Your goal
Reproduce each line of the rows below, character for character, without any changes.

(Collected data)
● ● ●
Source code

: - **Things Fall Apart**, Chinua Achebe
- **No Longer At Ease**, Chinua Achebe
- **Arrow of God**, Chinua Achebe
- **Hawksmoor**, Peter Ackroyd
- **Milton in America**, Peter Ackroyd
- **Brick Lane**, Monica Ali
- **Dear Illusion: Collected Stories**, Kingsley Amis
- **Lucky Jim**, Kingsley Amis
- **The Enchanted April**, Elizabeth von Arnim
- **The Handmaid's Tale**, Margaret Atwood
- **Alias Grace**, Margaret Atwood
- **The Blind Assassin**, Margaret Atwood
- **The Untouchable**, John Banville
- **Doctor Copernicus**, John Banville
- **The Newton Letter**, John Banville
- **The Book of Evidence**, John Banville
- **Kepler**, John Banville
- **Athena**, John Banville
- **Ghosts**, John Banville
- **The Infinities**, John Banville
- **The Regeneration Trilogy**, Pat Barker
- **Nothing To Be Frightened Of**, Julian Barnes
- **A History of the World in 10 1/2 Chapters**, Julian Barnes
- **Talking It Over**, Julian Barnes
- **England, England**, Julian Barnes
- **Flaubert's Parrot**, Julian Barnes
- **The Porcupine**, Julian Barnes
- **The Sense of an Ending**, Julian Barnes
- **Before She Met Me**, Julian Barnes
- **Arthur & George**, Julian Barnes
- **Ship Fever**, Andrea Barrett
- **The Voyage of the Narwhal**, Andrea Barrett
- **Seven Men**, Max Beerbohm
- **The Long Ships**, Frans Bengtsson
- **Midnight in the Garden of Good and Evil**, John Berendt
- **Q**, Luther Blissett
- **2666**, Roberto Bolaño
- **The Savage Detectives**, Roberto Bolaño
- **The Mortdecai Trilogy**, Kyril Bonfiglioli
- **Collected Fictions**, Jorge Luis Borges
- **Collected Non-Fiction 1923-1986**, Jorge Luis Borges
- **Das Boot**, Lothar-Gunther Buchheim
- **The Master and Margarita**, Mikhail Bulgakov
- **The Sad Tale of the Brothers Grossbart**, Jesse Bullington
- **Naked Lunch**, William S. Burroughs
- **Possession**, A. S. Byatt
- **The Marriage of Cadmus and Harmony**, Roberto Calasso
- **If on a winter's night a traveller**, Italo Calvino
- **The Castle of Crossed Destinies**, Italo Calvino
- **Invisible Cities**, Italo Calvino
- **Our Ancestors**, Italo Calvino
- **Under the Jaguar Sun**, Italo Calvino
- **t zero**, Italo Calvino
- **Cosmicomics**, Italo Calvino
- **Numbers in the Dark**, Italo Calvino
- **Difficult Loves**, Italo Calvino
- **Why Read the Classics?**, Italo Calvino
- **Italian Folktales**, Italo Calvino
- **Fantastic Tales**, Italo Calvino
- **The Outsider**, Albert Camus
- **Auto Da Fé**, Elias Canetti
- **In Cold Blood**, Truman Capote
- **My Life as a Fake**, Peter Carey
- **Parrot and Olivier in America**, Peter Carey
● ● ●
Response area
Source code

: - **Things Fall Apart**, Chinua Achebe
- **No Longer At Ease**, Chinua Achebe
- **Arrow of God**, Chinua Achebe
- **Hawksmoor**, Peter Ackroyd
- **Milton in America**, Peter Ackroyd
- **Brick Lane**, Monica Ali
- **Dear Illusion: Collected Stories**, Kingsley Amis
- **Lucky Jim**, Kingsley Amis
- **The Enchanted April**, Elizabeth von Arnim
- **The Handmaid's Tale**, Margaret Atwood
- **Alias Grace**, Margaret Atwood
- **The Blind Assassin**, Margaret Atwood
- **The Untouchable**, John Banville
- **Doctor Copernicus**, John Banville
- **The Newton Letter**, John Banville
- **The Book of Evidence**, John Banville
- **Kepler**, John Banville
- **Athena**, John Banville
- **Ghosts**, John Banville
- **The Infinities**, John Banville
- **The Regeneration Trilogy**, Pat Barker
- **Nothing To Be Frightened Of**, Julian Barnes
- **A History of the World in 10 1/2 Chapters**, Julian Barnes
- **Talking It Over**, Julian Barnes
- **England, England**, Julian Barnes
- **Flaubert's Parrot**, Julian Barnes
- **The Porcupine**, Julian Barnes
- **The Sense of an Ending**, Julian Barnes
- **Before She Met Me**, Julian Barnes
- **Arthur & George**, Julian Barnes
- **Ship Fever**, Andrea Barrett
- **The Voyage of the Narwhal**, Andrea Barrett
- **Seven Men**, Max Beerbohm
- **The Long Ships**, Frans Bengtsson
- **Midnight in the Garden of Good and Evil**, John Berendt
- **Q**, Luther Blissett
- **2666**, Roberto Bolaño
- **The Savage Detectives**, Roberto Bolaño
- **The Mortdecai Trilogy**, Kyril Bonfiglioli
- **Collected Fictions**, Jorge Luis Borges
- **Collected Non-Fiction 1923-1986**, Jorge Luis Borges
- **Das Boot**, Lothar-Gunther Buchheim
- **The Master and Margarita**, Mikhail Bulgakov
- **The Sad Tale of the Brothers Grossbart**, Jesse Bullington
- **Naked Lunch**, William S. Burroughs
- **Possession**, A. S. Byatt
- **The Marriage of Cadmus and Harmony**, Roberto Calasso
- **If on a winter's night a traveller**, Italo Calvino
- **The Castle of Crossed Destinies**, Italo Calvino
- **Invisible Cities**, Italo Calvino
- **Our Ancestors**, Italo Calvino
- **Under the Jaguar Sun**, Italo Calvino
- **t zero**, Italo Calvino
- **Cosmicomics**, Italo Calvino
- **Numbers in the Dark**, Italo Calvino
- **Difficult Loves**, Italo Calvino
- **Why Read the Classics?**, Italo Calvino
- **Italian Folktales**, Italo Calvino
- **Fantastic Tales**, Italo Calvino
- **The Outsider**, Albert Camus
- **Auto Da Fé**, Elias Canetti
- **In Cold Blood**, Truman Capote
- **My Life as a Fake**, Peter Carey
- **Parrot and Olivier in America**, Peter Carey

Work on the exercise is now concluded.